Elle est allée encore plus loin avec le Concurrent CP/M. Il fonctionne à l'inverse du MP/M, puisqu'il permet à plusieurs programmes d'être exécutés simultanément. Un particulier peut ainsi travailler à trois tâches différentes en même temps, et passer à volonté d'un tableur à un courrier électronique ou à un générateur d'états. Chaque écran correspondant — ou même une partie de celui-ci — peut être affiché au même moment grâce à des « fenêtres ». Les versions récentes du système devraient, elles aussi, accepter la plupart des programmes rédigés pour le DOS de l'IBM PC.

L'une des décisions les plus importantes de Digital Research (imitée en cela par bien d'autres compagnies) est de recourir exclusivement au langage C pour tous ses travaux de développement.

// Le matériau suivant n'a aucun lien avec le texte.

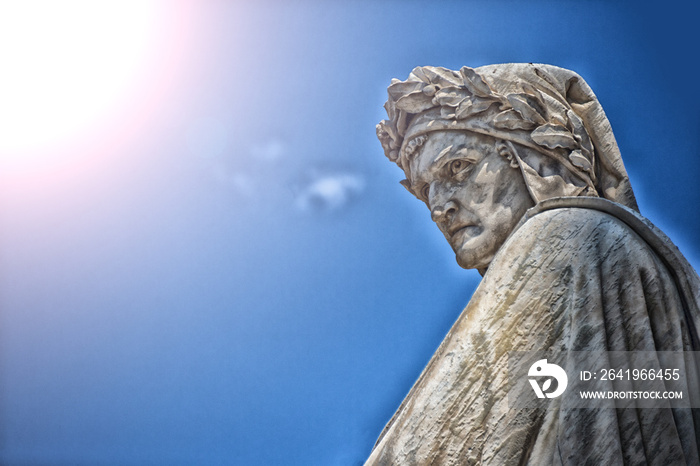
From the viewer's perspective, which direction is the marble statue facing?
to the viewer's left
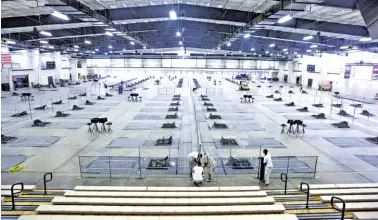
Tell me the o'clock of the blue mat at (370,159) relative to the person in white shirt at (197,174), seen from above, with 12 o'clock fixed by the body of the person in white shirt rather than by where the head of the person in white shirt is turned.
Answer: The blue mat is roughly at 2 o'clock from the person in white shirt.

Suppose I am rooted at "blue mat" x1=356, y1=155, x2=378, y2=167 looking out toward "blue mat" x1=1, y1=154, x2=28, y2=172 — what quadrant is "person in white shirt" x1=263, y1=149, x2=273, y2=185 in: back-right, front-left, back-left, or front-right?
front-left

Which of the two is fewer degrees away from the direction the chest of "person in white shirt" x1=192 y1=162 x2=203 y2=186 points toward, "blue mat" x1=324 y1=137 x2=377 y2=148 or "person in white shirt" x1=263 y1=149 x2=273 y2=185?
the blue mat

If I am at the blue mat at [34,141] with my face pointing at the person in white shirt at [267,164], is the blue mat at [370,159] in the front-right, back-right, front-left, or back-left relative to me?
front-left

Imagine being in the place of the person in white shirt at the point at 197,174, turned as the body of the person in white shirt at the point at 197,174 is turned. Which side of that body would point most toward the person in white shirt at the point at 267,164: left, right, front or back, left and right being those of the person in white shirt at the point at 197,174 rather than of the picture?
right

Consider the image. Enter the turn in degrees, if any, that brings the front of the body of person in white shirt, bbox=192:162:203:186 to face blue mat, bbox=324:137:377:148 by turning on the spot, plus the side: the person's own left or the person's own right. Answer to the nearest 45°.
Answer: approximately 45° to the person's own right

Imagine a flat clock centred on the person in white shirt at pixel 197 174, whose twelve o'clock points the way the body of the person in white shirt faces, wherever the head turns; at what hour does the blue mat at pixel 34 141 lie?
The blue mat is roughly at 10 o'clock from the person in white shirt.

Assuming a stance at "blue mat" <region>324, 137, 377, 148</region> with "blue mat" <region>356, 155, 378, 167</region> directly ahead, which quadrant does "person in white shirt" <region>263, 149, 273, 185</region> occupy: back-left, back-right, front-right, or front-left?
front-right

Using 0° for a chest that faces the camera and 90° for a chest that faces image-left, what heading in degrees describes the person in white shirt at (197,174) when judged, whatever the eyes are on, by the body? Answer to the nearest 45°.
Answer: approximately 180°

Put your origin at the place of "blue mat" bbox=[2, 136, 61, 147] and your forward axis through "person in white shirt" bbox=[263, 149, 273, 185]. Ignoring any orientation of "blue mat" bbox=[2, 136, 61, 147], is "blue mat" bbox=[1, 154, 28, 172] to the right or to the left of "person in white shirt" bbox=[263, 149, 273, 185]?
right

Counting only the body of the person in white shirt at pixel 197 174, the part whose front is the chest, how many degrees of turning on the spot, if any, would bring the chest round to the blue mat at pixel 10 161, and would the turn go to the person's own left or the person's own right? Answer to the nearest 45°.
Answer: approximately 90° to the person's own left
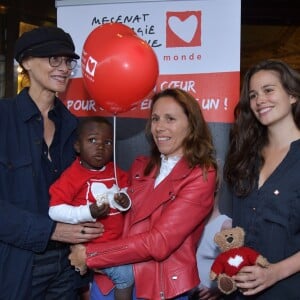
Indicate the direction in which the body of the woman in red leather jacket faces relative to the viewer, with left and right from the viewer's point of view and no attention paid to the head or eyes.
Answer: facing the viewer and to the left of the viewer

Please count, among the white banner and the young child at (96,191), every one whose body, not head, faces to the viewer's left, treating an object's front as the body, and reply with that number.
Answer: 0

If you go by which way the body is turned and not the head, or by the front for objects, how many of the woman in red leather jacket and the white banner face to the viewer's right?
0

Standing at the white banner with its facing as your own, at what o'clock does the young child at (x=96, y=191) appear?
The young child is roughly at 1 o'clock from the white banner.

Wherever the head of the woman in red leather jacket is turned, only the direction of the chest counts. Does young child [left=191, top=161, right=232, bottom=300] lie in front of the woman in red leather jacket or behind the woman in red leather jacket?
behind

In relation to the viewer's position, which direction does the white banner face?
facing the viewer

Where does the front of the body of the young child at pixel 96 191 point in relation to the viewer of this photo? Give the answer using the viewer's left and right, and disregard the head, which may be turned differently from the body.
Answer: facing the viewer and to the right of the viewer
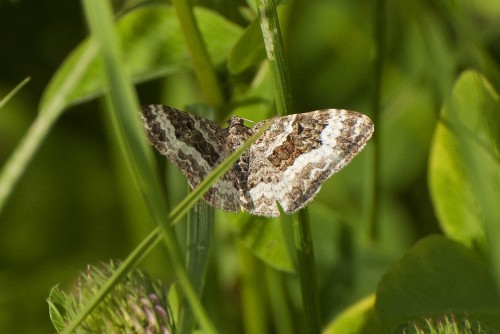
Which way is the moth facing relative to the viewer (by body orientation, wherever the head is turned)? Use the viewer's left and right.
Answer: facing away from the viewer
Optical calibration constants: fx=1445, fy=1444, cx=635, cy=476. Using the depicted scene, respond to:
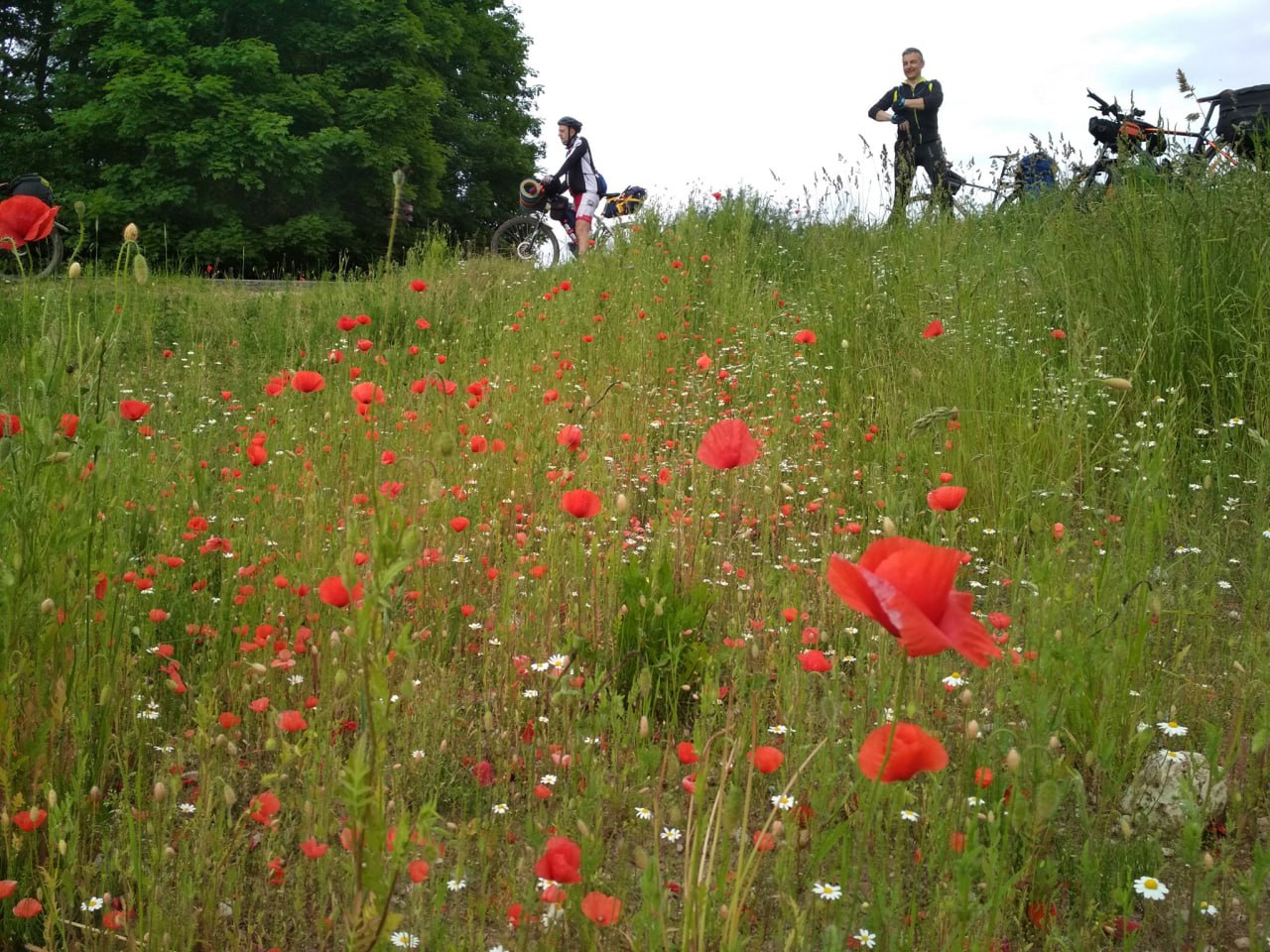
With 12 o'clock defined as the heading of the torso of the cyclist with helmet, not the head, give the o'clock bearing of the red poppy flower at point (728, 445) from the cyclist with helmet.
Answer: The red poppy flower is roughly at 9 o'clock from the cyclist with helmet.

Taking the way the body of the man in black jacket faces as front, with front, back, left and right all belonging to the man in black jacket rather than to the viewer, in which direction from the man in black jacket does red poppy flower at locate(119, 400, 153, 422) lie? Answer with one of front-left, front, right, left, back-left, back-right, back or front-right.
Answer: front

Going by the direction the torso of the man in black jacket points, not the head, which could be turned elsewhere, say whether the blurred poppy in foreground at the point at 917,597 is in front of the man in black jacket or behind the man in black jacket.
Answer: in front

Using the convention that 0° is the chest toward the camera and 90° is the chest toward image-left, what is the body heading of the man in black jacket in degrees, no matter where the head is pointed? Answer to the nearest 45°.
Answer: approximately 0°

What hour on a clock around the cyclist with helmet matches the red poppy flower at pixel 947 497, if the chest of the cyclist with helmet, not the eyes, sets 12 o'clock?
The red poppy flower is roughly at 9 o'clock from the cyclist with helmet.

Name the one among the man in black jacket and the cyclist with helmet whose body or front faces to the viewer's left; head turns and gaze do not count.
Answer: the cyclist with helmet

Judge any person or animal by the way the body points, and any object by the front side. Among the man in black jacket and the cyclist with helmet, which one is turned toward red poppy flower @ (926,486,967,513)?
the man in black jacket

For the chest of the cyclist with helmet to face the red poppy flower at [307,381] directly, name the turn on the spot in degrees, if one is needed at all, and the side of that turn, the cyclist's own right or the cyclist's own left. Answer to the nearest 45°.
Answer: approximately 90° to the cyclist's own left

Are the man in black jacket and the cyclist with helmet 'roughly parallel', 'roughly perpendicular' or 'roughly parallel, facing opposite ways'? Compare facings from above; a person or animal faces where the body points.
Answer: roughly perpendicular

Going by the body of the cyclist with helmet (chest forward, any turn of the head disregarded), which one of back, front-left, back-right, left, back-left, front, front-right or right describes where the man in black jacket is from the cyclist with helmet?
back-left

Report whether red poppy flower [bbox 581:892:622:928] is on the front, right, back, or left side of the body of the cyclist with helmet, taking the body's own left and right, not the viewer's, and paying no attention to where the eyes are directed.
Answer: left

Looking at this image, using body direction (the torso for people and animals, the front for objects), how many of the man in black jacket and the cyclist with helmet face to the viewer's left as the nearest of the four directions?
1

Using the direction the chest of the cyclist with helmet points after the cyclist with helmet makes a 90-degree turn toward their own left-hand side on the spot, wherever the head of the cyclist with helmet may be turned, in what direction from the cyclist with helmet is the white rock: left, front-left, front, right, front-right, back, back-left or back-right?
front

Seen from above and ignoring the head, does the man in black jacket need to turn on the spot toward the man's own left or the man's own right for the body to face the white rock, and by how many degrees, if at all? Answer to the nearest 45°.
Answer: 0° — they already face it

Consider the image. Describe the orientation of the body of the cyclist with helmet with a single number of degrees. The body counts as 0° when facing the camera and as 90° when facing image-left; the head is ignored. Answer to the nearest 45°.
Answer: approximately 90°
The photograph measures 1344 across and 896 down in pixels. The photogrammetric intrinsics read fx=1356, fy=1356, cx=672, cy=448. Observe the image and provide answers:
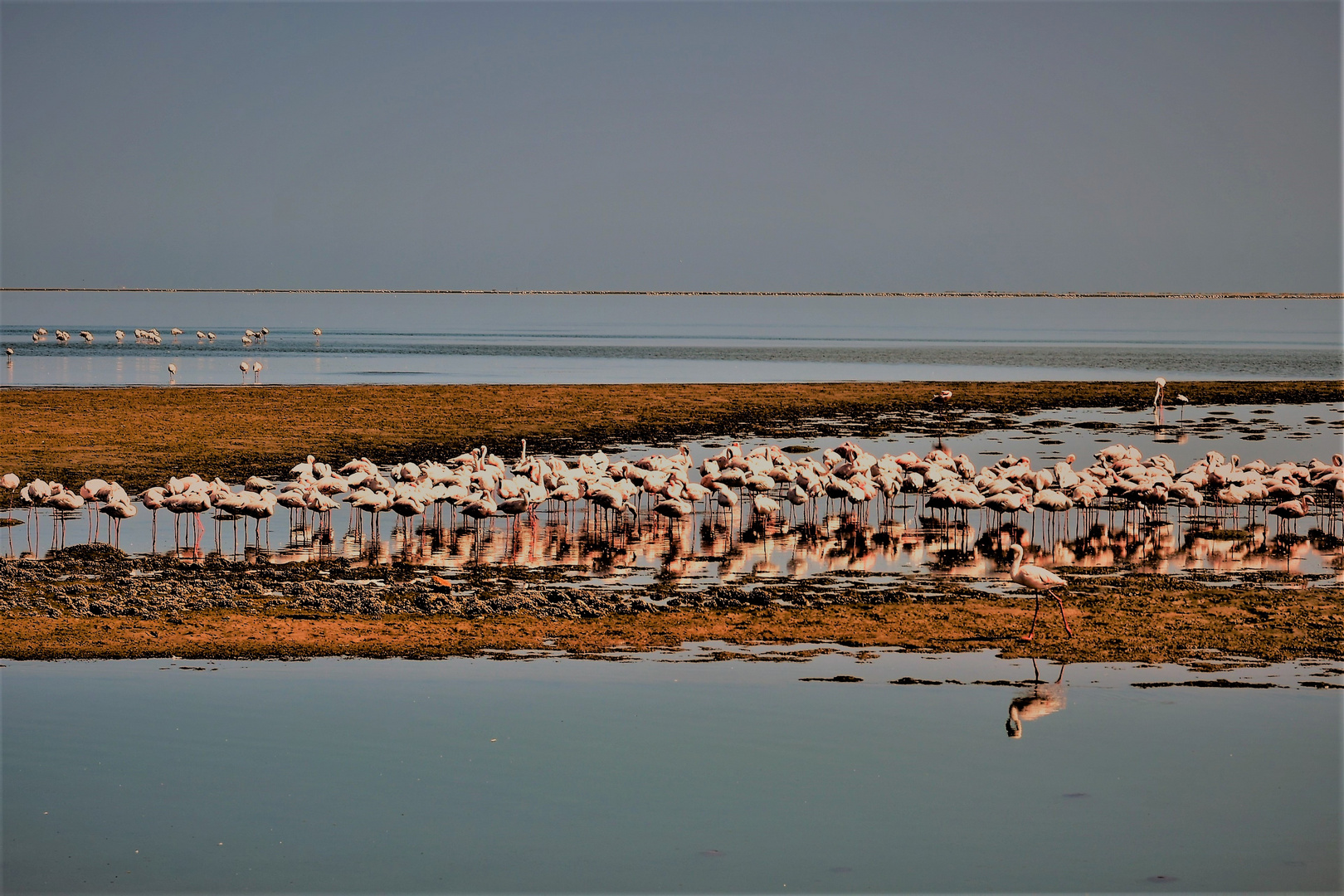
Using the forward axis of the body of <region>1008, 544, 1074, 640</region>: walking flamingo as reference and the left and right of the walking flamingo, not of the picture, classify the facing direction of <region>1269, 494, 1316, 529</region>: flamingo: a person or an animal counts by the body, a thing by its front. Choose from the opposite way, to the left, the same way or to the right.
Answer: the opposite way

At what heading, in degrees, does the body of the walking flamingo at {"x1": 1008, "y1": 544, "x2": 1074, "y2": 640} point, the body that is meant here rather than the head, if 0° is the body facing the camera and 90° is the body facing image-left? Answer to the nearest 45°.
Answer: approximately 90°

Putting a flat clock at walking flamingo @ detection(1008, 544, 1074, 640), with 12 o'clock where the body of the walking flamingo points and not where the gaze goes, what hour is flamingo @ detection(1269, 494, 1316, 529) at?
The flamingo is roughly at 4 o'clock from the walking flamingo.

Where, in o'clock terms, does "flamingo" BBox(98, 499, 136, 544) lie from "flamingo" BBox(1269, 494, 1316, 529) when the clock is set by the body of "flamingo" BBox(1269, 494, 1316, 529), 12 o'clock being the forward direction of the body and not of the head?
"flamingo" BBox(98, 499, 136, 544) is roughly at 5 o'clock from "flamingo" BBox(1269, 494, 1316, 529).

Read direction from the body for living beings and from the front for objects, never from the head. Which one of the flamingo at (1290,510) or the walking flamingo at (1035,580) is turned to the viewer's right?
the flamingo
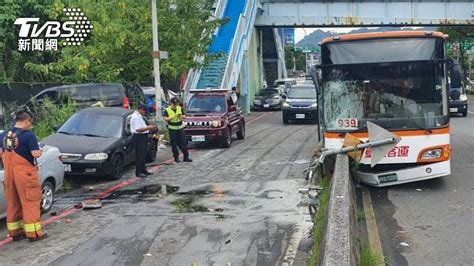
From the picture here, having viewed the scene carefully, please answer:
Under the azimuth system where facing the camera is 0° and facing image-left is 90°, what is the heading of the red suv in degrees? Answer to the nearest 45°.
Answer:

Il est sans doute justifié de dire qu'une véritable portabilité ne s'obtient que par le biais de langages très évolués. Mais Digital Research, qui cherche aussi à occuper le marché de l'informatique individuelle, a créé un département spécialisé et propose de nombreux langages à l'intention de divers micro-ordinateurs : Personal BASIC, Personal CP/M, ainsi qu'une version particulière de LOGO. CP/M-86 et Personal CP/M doivent être stockés en mémoire morte, et seront bientôt disponibles sur un microprocesseur Z80, grâce à un accord conclu avec Zilog. C'est là un bon moyen de prolonger la vie active de bon nombre de programmes CP/M « standard » déjà anciens : leur bas prix les mettra à la portée du simple particulier.

VIP et GSX sont deux autres systèmes riches de multiples potentialités, VIP est un « langage de commande » visuel bon marché, uniformément utilisé par le programmeur quel que soit le programme d'application en cours d'exécution. Il est possible de manipuler les mêmes données pour plusieurs programmes différents, et de les transférer de l'un à l'autre. De ce point de vue VIP est assez semblable au Macintosh et à la Lisa d'Apple, mais se montre beaucoup moins gourmand en mémoire : il peut tourner sur tout ordinateur comportant plus de 50 K de RAM, et équipé d'une mémoire auxiliaire sur disquette de 150 K ou plus.

GSX est censé faire pour le graphisme ce que CP/M fait pour les disquettes. Il a recours à un ensemble de fonctions graphiques qui peuvent être mises en œuvre sur des matériels très différents : un programme GSX tournera sans modifications sur un écran couleur, noir et blanc, sur une imprimante ou une table traçante. Pourtant des difficultés subsistent : le système ne peut parvenir à la qualité des programmes rédigés pour un appareil spécifique, et souffre du manque de logiciels.

Bien qu'étant l'une des toutes premières firmes sur le marché de la micro-informatique, Digital Research n'entend pas se reposer sur ses lauriers. Outre des produits comme le LOGO, GSX ou VIP, elle entend imiter Microsoft et aborder le domaine prometteur des programmes d'application. Le succès jamais démenti du CP/M lui permet d'envisager l'avenir avec confiance.


LOGO

Digital Research a abordé victorieusement le marché des langages de programmation. Son DR LOGO a, comme toutes les bonnes versions du LOGO, de remarquables possibilités graphiques.


Graphisme de gestion

GSX est un logiciel d'avant-garde destiné à rendre les applications graphiques transférables d'une machine à l'autre. C'est le cas de ce graphisme de gestion présenté ici.